### 本文
============================================================
1932年(昭和7年)7月。日本選手団は、ついにロサンゼルスに到着。

 

「6月23日。大型客船「龍田丸」は、日本選手団を乗せ出港します。

天皇陛下より贈られた恩賜の衣そろいのブレザーに身を包んだ選手131名、開催国アメリカに次いで2番目に多い大選手団です。

一行はハワイ、サンフランシスコを経由し、7月9日ロサンゼルスに到着。

ダウンタウンにあるリトルトーキョーでは、日系人から熱烈な歓迎を受けます。

歓迎パレードを終えた一行は、いざ選手村へ。」

 

「戦う」という言葉を負って出発してきた一行。

それぞれがそれぞれの戦いをするロスオリンピック回。
============================================================
(データ一覧)
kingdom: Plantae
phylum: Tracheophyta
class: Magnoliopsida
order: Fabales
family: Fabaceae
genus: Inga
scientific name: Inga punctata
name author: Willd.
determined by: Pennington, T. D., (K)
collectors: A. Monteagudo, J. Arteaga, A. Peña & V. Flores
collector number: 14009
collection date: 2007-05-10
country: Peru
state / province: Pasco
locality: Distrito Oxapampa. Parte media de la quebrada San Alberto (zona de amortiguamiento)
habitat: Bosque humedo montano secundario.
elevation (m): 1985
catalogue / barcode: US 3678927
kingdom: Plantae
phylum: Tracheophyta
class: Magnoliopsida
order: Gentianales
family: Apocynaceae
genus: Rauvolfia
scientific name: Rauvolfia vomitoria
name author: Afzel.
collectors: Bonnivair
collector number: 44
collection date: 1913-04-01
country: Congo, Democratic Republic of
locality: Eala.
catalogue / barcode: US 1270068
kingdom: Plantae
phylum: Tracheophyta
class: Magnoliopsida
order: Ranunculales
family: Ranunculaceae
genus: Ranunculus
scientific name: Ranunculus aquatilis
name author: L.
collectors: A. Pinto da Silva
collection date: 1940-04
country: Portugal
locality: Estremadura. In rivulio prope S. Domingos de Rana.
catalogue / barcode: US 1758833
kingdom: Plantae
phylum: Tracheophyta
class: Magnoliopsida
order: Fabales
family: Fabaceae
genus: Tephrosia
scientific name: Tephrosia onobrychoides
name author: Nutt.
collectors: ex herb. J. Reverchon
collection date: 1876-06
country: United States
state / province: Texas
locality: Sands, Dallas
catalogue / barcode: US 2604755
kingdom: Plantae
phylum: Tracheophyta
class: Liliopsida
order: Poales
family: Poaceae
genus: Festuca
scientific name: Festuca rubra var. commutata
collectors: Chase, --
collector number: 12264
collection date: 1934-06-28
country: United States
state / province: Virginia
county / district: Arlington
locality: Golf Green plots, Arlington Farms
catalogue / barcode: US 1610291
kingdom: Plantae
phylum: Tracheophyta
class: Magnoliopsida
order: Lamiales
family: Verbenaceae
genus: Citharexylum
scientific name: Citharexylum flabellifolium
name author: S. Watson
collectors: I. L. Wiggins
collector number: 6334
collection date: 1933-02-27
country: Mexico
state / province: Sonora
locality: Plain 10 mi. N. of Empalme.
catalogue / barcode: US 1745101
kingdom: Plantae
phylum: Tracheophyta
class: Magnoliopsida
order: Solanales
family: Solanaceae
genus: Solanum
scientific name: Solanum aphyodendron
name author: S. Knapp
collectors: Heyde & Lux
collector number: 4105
============================================================
### 課題 A
ロサンゼルスオリンピックの日本選手団を扱った本文に出てくる日付を、本文の表記どおりにすべて挙げてください。
### 課題 B
ロサンゼルスオリンピックの日本選手団を扱った本文を、最後の文の後から書き進めてください。

### 解答 A
1932年(昭和7年)7月
6月23日
7月9日

### 解答 B
四三の時と全く違う待遇

折しも前年には満州事変が起こり、アメリカからの対日感情も悪くなっている時。有色人種に対する白人の偏見も大きかった。

このオリンピックでは、どんな扱いを受けるのだろうという心配ばかりしていたものの……。

選手村まで立派なバスでの送迎。歓迎する人々の群れ。美しい選手村。

 

これ、理想郷じゃんね~!

オリンピック、最高!
最高!
うわ~!
オリンピック、最高!

ミュージカルまで始まる始末~~。
大河ドラマ『いだてん』第29回感想 ロス五輪選手村

 

「選手村」というものは、このオリンピックから正式に導入されたものらしい。この時は、女子は選手村には入れなかった。(しかし高級なホテルを用意されている)

 

なんと、時代は変わったよねぇ。

初めての日本人オリンピック選手として四三と弥彦が参加した、20年前のストックホルム。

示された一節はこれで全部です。